The Fast Fourier Transform Formula is a computational tool which facilitates signal analysis, such as power spectrum analysis and filter simulation using digital computers.
In digital analysis of signals, the continuous waveform to be analysed is first sampled and then converted to digits that represent the amplitude of the samples. The digital analyser operates on this number sequence and produces another number sequence as digital processing. If the resulting sequence represents the samples of a time sequence, it can be converted to analog form by the use of D/A converter, to farm a continuous waveform in the time domain. In the case of an FFT of the number sequence, the result of the digital process is a number sequence, which represents in the frequency domain the characteristics of the continuous waveform that formed the basis for the input number sequence.

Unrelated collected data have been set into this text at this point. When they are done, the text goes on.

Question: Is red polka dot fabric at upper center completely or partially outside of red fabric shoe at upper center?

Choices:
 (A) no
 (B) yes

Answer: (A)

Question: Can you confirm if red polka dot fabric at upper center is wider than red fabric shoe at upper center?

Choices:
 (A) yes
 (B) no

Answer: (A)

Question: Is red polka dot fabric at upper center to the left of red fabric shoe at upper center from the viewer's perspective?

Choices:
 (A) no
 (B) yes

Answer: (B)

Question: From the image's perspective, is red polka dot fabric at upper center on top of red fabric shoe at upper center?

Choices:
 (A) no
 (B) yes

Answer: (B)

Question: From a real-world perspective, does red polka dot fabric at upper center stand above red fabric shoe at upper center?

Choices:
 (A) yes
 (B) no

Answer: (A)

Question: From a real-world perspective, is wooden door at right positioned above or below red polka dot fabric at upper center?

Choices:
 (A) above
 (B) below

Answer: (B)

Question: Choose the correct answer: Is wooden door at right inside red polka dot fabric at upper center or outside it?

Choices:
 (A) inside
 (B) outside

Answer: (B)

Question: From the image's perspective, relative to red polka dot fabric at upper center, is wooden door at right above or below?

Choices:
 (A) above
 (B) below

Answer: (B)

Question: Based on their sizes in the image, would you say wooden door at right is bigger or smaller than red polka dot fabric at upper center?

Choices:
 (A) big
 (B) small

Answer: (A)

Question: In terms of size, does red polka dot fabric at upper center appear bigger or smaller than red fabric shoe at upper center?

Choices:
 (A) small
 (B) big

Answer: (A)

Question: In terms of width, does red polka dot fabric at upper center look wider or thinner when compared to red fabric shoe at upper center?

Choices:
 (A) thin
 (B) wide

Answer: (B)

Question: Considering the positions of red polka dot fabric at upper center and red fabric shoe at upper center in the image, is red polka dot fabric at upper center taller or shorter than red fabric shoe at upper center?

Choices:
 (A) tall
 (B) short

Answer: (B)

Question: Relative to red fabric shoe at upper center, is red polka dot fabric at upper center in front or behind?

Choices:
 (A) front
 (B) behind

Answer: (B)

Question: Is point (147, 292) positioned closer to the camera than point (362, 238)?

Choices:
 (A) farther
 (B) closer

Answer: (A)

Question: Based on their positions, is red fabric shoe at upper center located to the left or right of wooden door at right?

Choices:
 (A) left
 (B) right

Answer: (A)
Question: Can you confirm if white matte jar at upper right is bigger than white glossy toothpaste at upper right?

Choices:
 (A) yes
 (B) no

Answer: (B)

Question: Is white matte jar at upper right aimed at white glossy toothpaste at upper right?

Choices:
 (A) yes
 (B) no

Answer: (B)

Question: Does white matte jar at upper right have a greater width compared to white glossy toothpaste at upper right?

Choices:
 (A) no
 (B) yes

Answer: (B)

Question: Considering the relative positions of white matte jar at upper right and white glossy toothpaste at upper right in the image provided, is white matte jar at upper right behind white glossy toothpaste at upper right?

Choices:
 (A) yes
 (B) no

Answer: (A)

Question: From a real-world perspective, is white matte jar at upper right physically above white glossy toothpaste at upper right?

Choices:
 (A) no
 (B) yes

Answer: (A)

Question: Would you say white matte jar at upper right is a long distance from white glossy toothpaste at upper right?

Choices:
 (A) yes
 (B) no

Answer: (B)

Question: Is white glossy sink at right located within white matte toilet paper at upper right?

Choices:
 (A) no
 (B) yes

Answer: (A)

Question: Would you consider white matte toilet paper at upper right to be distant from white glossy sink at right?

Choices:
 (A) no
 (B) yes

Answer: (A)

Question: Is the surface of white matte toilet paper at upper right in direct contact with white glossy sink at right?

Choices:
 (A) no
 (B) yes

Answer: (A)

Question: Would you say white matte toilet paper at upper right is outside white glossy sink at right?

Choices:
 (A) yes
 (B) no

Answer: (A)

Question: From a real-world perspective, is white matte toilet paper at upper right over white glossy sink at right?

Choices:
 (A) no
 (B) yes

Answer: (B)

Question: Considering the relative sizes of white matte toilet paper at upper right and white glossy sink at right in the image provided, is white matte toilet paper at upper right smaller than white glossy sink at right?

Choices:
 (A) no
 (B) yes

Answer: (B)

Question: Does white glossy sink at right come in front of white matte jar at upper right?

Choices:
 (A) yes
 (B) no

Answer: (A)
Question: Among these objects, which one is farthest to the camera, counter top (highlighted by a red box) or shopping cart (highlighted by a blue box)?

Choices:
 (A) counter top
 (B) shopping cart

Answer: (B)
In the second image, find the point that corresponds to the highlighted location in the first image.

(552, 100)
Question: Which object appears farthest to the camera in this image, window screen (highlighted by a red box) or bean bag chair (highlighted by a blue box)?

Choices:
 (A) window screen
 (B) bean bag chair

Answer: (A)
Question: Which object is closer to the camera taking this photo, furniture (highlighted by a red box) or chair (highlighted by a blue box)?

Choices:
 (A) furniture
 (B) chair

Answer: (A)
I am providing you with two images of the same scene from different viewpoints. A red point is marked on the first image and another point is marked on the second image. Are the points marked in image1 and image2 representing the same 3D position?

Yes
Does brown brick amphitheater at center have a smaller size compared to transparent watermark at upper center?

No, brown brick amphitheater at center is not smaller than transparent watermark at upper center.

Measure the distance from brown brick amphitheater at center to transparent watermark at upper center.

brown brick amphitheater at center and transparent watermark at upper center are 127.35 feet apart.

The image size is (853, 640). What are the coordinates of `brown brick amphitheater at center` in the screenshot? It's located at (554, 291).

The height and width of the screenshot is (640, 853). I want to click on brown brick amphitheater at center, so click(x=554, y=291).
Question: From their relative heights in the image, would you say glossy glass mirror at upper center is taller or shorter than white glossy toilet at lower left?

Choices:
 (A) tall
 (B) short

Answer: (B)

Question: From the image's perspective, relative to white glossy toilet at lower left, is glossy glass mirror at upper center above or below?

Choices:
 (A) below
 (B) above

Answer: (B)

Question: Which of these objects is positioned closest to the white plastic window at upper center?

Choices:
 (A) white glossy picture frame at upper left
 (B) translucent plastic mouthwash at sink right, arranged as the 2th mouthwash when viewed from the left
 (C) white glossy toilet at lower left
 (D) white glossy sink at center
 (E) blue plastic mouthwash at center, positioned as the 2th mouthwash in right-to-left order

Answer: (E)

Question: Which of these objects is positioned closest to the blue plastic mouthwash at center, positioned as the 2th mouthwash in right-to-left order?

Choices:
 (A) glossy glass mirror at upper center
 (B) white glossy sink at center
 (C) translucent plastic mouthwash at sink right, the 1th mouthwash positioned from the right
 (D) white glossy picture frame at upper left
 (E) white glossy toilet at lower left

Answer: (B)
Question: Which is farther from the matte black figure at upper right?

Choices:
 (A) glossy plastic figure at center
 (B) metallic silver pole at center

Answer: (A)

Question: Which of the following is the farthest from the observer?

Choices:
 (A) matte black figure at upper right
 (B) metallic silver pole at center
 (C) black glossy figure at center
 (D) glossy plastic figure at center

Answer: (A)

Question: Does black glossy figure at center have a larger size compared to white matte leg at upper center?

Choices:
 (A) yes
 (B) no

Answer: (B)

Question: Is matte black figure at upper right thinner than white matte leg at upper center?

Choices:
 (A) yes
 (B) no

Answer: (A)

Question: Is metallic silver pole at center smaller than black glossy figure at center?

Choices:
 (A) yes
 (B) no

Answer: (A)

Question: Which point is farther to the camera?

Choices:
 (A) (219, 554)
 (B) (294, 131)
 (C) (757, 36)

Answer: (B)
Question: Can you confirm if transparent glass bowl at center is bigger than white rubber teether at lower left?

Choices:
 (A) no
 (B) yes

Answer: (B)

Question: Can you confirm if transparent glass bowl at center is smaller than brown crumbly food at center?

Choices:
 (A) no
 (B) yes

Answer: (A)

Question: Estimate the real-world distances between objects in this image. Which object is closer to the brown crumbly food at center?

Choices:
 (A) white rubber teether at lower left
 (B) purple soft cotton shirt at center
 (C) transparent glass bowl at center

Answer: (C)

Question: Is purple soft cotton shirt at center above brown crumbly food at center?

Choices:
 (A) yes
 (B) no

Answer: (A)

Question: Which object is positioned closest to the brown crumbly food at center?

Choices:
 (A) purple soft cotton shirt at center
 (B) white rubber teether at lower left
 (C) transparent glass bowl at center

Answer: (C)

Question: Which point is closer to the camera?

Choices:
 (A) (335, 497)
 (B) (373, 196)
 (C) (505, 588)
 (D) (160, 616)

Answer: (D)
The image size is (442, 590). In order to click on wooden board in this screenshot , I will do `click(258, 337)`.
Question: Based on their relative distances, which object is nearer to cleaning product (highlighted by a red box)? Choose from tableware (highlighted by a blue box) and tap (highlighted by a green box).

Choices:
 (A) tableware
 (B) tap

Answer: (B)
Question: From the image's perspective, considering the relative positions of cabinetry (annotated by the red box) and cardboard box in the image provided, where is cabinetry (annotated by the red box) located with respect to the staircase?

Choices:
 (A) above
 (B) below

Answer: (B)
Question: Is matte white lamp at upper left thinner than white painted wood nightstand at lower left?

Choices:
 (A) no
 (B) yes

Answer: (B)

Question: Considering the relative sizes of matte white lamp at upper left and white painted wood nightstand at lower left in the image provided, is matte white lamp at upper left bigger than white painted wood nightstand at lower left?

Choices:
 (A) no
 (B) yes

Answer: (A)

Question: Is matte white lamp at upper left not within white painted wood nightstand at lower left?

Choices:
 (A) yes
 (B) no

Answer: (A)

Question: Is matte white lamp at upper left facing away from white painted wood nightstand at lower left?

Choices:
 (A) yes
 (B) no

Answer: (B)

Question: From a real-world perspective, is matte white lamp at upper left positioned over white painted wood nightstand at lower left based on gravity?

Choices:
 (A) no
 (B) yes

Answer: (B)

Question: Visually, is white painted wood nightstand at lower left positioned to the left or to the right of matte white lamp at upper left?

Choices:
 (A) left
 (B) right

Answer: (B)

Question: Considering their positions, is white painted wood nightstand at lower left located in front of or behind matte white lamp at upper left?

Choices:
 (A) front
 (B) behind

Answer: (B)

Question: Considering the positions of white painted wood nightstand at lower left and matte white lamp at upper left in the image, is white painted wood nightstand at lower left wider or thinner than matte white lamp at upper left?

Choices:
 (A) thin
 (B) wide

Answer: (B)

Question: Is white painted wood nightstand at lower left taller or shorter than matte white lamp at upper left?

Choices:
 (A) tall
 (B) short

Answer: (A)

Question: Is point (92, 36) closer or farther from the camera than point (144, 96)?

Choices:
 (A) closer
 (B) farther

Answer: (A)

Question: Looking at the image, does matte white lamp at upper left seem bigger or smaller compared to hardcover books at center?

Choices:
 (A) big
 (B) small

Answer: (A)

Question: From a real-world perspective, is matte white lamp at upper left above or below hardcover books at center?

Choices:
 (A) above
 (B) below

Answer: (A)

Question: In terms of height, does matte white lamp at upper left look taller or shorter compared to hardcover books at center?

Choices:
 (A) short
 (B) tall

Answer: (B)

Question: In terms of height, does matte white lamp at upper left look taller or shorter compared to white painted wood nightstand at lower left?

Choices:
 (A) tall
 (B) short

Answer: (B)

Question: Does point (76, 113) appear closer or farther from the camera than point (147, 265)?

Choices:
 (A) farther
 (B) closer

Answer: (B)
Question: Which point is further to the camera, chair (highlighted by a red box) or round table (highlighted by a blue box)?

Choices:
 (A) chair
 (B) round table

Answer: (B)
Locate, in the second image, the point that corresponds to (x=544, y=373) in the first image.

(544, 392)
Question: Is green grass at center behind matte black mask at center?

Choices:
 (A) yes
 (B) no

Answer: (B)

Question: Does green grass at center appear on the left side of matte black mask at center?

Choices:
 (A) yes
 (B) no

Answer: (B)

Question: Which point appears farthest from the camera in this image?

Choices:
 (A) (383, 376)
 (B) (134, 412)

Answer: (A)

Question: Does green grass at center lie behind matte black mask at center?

The Fourier transform of a number sequence is referred to as the Discrete Fourier Transforms (DFT) and is analogous to the Fourier series and the Fourier intergral transform of continuous and transient time signals.
The DFT defines the spectrum of a time series. The convolution of a two time series is equivalent to the multiplication of the DFTs of the two time.
The FFT is a highly efficient procedure for computing the DFT of a time series. The calculation of the DFT of a time series have N = 2n samples involves N2 arithmetic operations; the same can be done by a FFT with only 2Nn = 2N log2 N arithmetic operations.
In a computer that takes about half an hour to do the DFT calculation in the conventional way for N = 8192 samples, the calculation time required using FFT is only about five seconds.